The Reserve Bank of India (RBI) should deploy more measures to improve liquidity before going for another rate cut, Axis Bank chief economist Neelkanth Mishra said on Tuesday. The RBI can reduce the incremental cash reserve ratio, hold more open market operation purchases and use long-term repo operation, he said.
“Cost of liquidity at this time is exorbitantly high. On some measures, this was comparable to what some financial markets see at a time of distress. But, the economy continues to chug along, telling the underlying strength. If liquidity pressures are eased and regulators pull back from imposing overly cautious regulations, the economic growth will be around 7%,” Mishra said at an event.
On further rate cut by the RBI, he said the regulator should first focus on liquidity, as reducing rates will not help unless liquidity conditions in the banking system ease. “If the objective is to ease financial conditions and support growth, which is what the MPC has stated… my prescription would be to focus on liquidity first because at this stage cutting rates is not helping.”

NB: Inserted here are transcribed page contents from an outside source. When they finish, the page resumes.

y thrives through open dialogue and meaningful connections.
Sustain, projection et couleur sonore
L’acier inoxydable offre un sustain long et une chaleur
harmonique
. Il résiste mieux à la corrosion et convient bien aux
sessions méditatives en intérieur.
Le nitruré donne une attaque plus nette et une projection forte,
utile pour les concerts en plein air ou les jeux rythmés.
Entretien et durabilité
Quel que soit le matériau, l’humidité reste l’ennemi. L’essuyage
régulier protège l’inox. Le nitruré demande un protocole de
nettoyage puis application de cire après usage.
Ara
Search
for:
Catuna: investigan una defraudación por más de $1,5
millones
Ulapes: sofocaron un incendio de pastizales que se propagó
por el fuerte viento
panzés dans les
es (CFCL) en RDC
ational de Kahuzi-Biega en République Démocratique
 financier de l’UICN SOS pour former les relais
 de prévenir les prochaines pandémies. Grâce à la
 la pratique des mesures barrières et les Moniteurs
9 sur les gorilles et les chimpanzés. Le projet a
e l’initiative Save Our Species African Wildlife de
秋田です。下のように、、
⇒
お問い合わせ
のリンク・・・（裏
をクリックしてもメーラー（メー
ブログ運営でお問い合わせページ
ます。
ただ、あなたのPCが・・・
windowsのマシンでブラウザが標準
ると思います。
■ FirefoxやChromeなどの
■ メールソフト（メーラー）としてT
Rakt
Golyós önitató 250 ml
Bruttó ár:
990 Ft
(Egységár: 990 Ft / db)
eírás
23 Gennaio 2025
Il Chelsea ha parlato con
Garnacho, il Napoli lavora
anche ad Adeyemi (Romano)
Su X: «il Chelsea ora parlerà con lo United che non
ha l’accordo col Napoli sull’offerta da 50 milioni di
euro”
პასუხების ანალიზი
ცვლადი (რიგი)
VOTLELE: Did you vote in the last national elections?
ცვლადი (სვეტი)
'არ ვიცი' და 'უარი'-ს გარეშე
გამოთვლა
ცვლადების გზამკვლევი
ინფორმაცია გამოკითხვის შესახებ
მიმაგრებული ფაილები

Despite a slowdown in the country’s GDP, India will stay on a path to grow at 7%. Although US tariffs will pose some headwinds to the growth, leading to a slowdown in world’s GDP, the impact on India will be limited as the relevance of global growth in journey of India’s growth has significantly come down over the past 10 years, Mishra said.
Attaining 7% is the “trend growth” for India, he said, adding that amid volatilities at the global level, a large part of it will come domestically – “7% is our trend growth, with 1% coming from labour growth, 2% from total factor productivity and 4% from capital formation.”